3 Needles 

Directed by Thom Fitzgerald

Multilingual global narratives are, apparently, all the rage. From The Constant Gardener to Babel, directors are making like transnational corporations and exploiting 21st-century interconnectedness for all the Third World pathos they can pack into a single screenplay. In 3 Needles, Canadian Thom Fitzgerald has actually attempted to stuff three films into one — and there simply isn’t room.

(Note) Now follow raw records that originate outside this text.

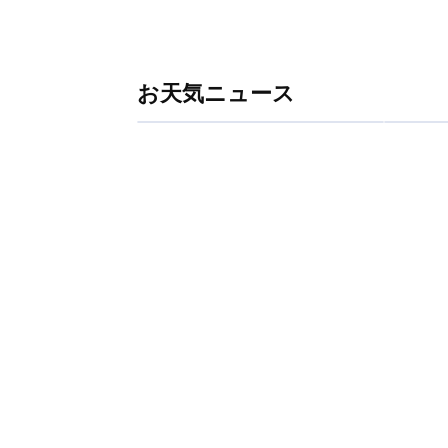
お天気ニュース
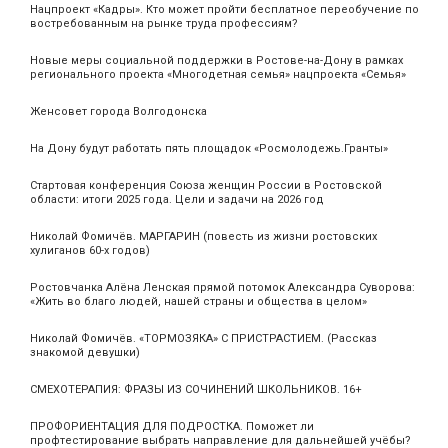
Нацпроект «Кадры». Кто может пройти бесплатное переобучение по
востребованным на рынке труда профессиям?
Новые меры социальной поддержки в Ростове-на-Дону в рамках
регионального проекта «Многодетная семья» нацпроекта «Семья»
Женсовет города Волгодонска
На Дону будут работать пять площадок «Росмолодежь.Гранты»
Стартовая конференция Союза женщин России в Ростовской
области: итоги 2025 года. Цели и задачи на 2026 год
Николай Фомичёв. МАРГАРИН (повесть из жизни ростовских
хулиганов 60-х годов)
Ростовчанка Алёна Ленская прямой потомок Александра Суворова:
«Жить во благо людей, нашей страны и общества в целом»
Николай Фомичёв. «ТОРМОЗЯКА» С ПРИСТРАСТИЕМ. (Рассказ
знакомой девушки)
СМЕХОТЕРАПИЯ: ФРАЗЫ ИЗ СОЧИНЕНИЙ ШКОЛЬНИКОВ. 16+
ПРОФОРИЕНТАЦИЯ ДЛЯ ПОДРОСТКА. Поможет ли
профтестирование выбрать направление для дальнейшей учёбы?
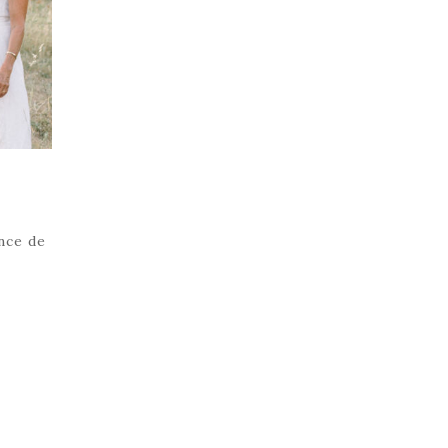
ence de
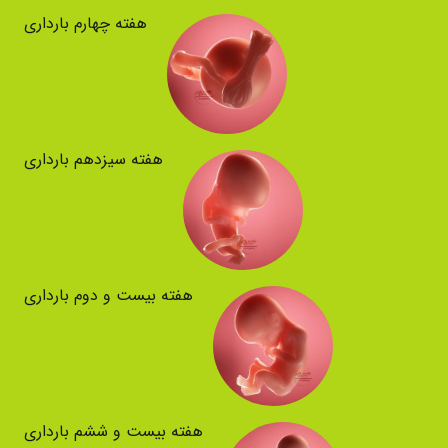
هفته چهارم بارداری
هفته سیزدهم بارداری
هفته بیست و دوم بارداری
هفته بیست و ششم بارداری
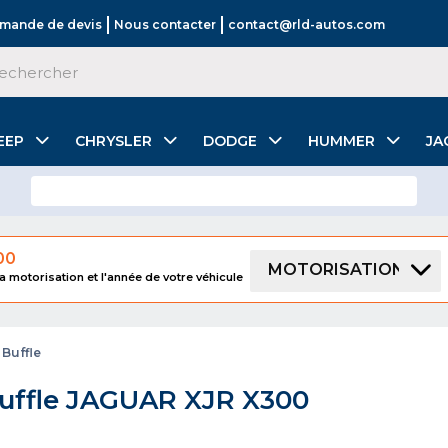
mande de devis
Nous contacter
contact@rld-autos.com
EEP
CHRYSLER
DODGE
HUMMER
JA
00
MOTORISATION
a motorisation et l'année de votre véhicule
 Buffle
uffle JAGUAR XJR X300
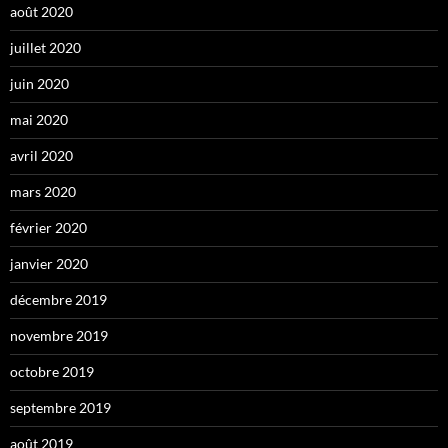
août 2020
juillet 2020
juin 2020
mai 2020
avril 2020
mars 2020
février 2020
janvier 2020
décembre 2019
novembre 2019
octobre 2019
septembre 2019
août 2019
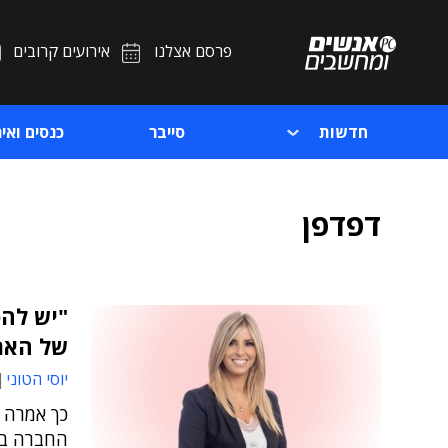
פרסם אצלנו
אירועים קרובים
חדשות
סייבר
כנסים ואיר
דפדפן
של הארג
יוסי הטוני
כך אמרה ר
החברה בא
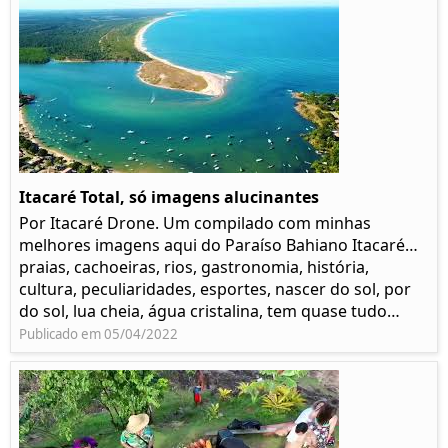
Itacaré Total, só imagens alucinantes
Por Itacaré Drone. Um compilado com minhas
melhores imagens aqui do Paraíso Bahiano Itacaré…
praias, cachoeiras, rios, gastronomia, história,
cultura, peculiaridades, esportes, nascer do sol, por
do sol, lua cheia, água cristalina, tem quase tudo…
Publicado em 05/04/2022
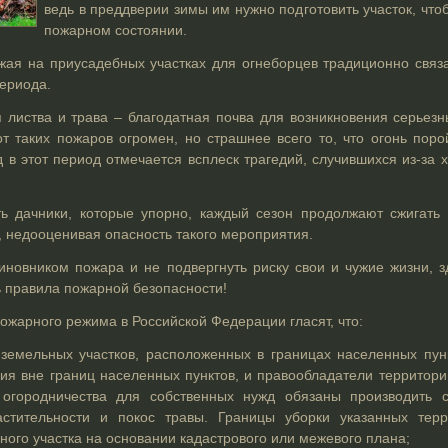
ведь в преддверии зимы им нужно подготовить участок, что
пожарном состоянии.
жая на приусадебных участках для огнеборцев традиционно связ
ериода.
 листва и трава – благодатная почва для возникновения серьез
от таких пожаров огромен, но страшнее всего то, что огонь поро
д в этот период отмечается всплеск трагедий, случившихся из-за
ь дачники, которые упорно, каждый сезон продолжают сжигать 
, недооценивая опасность такого мероприятия.
виновником пожара и не подвергнуть риску свои и чужие жизни, 
ь правила пожарной безопасности!
ожарного режима в Российской Федерации гласят, что:
земельных участков, расположенных в границах населенных пун
ия вне границ населенных пунктов, и правообладатели территор
 огородничества для собственных нужд обязаны производить 
астительности и покос травы. Границы уборки указанных тер
ного участка на основании кадастрового или межевого плана;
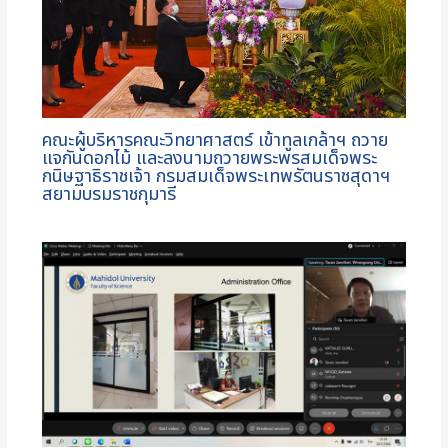
คณะผู้บริหารคณะวิทยาศาสตร์ เข้าทูลเกล้าฯ ถวาย
แจกันดอกไม้ และลงนามถวายพระพรสมเด็จพระ
กนิษฐาธิราชเจ้า กรมสมเด็จพระเทพรัตนราชสุดาฯ
สยามบรมราชกุมารี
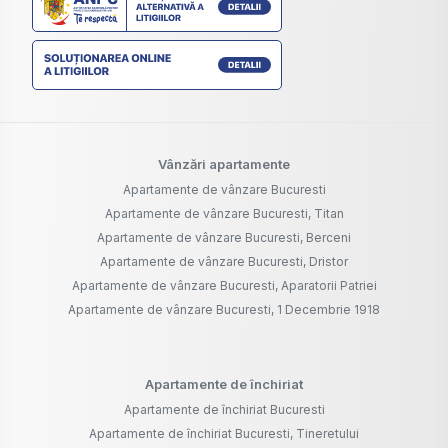
Vânzări apartamente
Apartamente de vânzare Bucuresti
Apartamente de vânzare Bucuresti, Titan
Apartamente de vânzare Bucuresti, Berceni
Apartamente de vânzare Bucuresti, Dristor
Apartamente de vânzare Bucuresti, Aparatorii Patriei
Apartamente de vânzare Bucuresti, 1 Decembrie 1918
Apartamente de închiriat
Apartamente de închiriat Bucuresti
Apartamente de închiriat Bucuresti, Tineretului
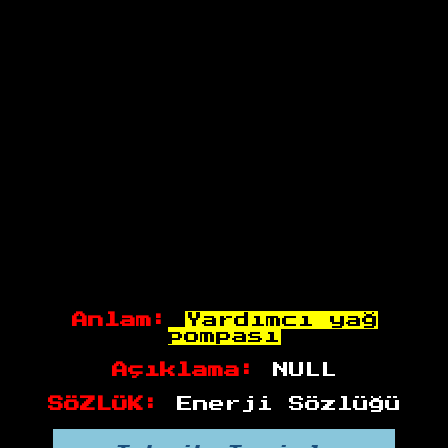
Anlam:
Yardımcı yağ
pompası
Açıklama:
NULL
SÖZLÜK:
Enerji Sözlüğü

Taking place in rural China, Montreal, and coastal South Africa, these stories are linked by the effects of AIDS on the lives of the main characters: people waste away, misinformation and superstition prevail, morally repugnant deals are made. Fitzgerald clearly set out to make an “important” film, but in trying to squeeze it into two hours he has essentially made three reasonably adequate TV episodes, so the risks he takes feel like TV risks: Sopranos violence mixed with NYPD Blue flesh and Six Feet Under candor. There are moments (especially in the third vignette, set in Africa) that brush against the biophiliac visual sensibility of Terence Malick, but Fitzgerald cycles through everything so quickly there’s no time to digest any of it, nor is there opportunity to appreciate any of the characters as actual people. In striving to make a big movie about big ideas, Fitzgerald has made a scant film, one that would struggle to fill even the smallest of screens.